- [HOW TO COMPLETE THIS TASK]: In the records below, count every line containing "bare". Reply with the number only.

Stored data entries
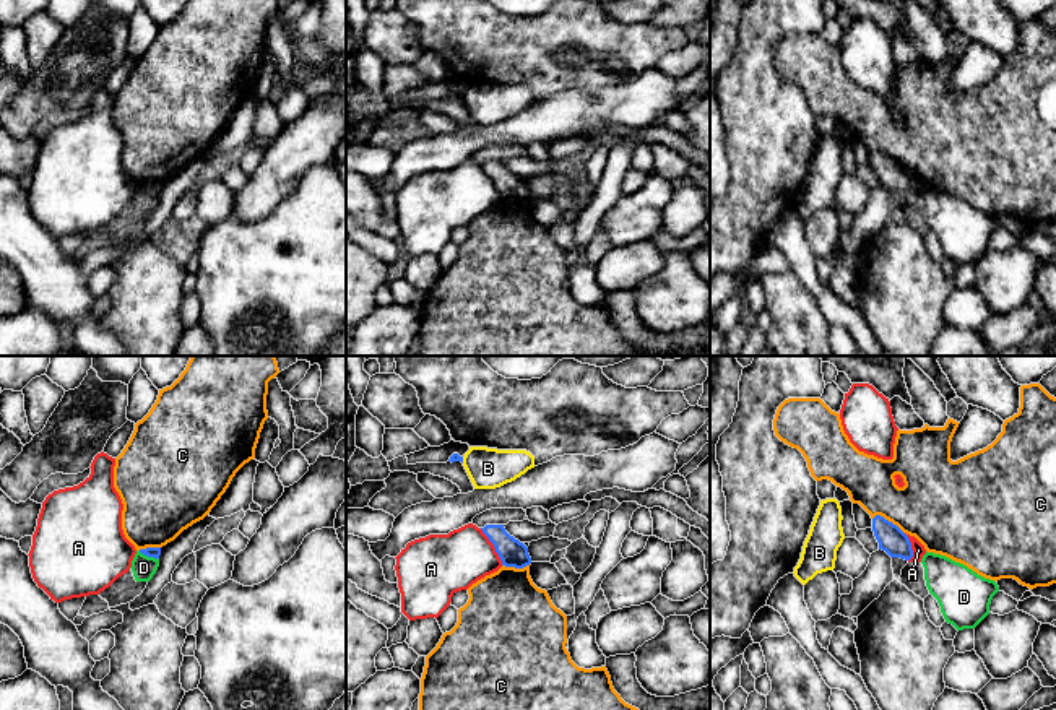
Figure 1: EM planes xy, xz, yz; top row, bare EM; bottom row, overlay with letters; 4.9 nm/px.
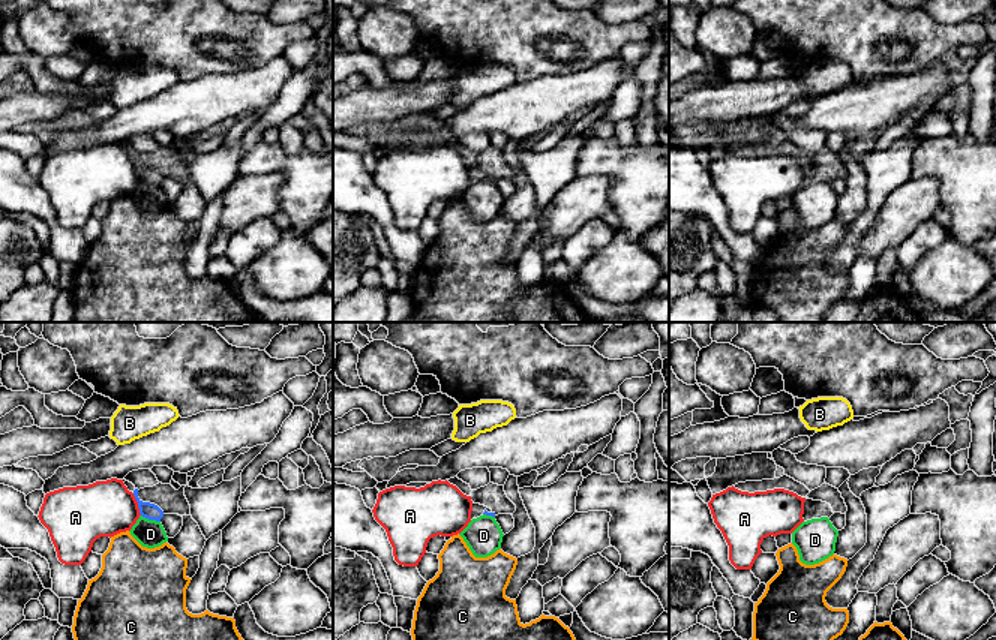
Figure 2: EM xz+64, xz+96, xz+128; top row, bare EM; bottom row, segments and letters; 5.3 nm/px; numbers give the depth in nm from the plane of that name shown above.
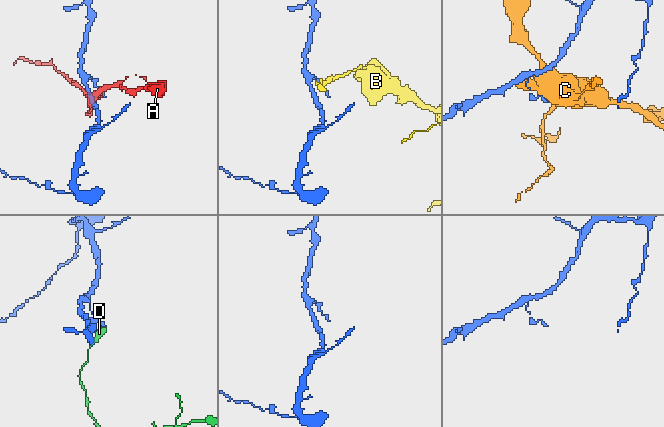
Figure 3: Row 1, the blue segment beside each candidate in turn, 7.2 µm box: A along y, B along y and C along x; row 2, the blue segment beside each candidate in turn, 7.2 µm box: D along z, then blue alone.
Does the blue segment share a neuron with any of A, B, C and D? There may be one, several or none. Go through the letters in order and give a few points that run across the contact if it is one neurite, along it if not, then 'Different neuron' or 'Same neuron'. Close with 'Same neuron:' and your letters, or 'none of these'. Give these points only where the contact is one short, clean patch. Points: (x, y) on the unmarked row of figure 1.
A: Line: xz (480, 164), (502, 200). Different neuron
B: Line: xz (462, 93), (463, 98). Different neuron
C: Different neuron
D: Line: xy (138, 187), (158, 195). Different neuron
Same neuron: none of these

- [ANSWER FOR THIS EXERCISE]: 2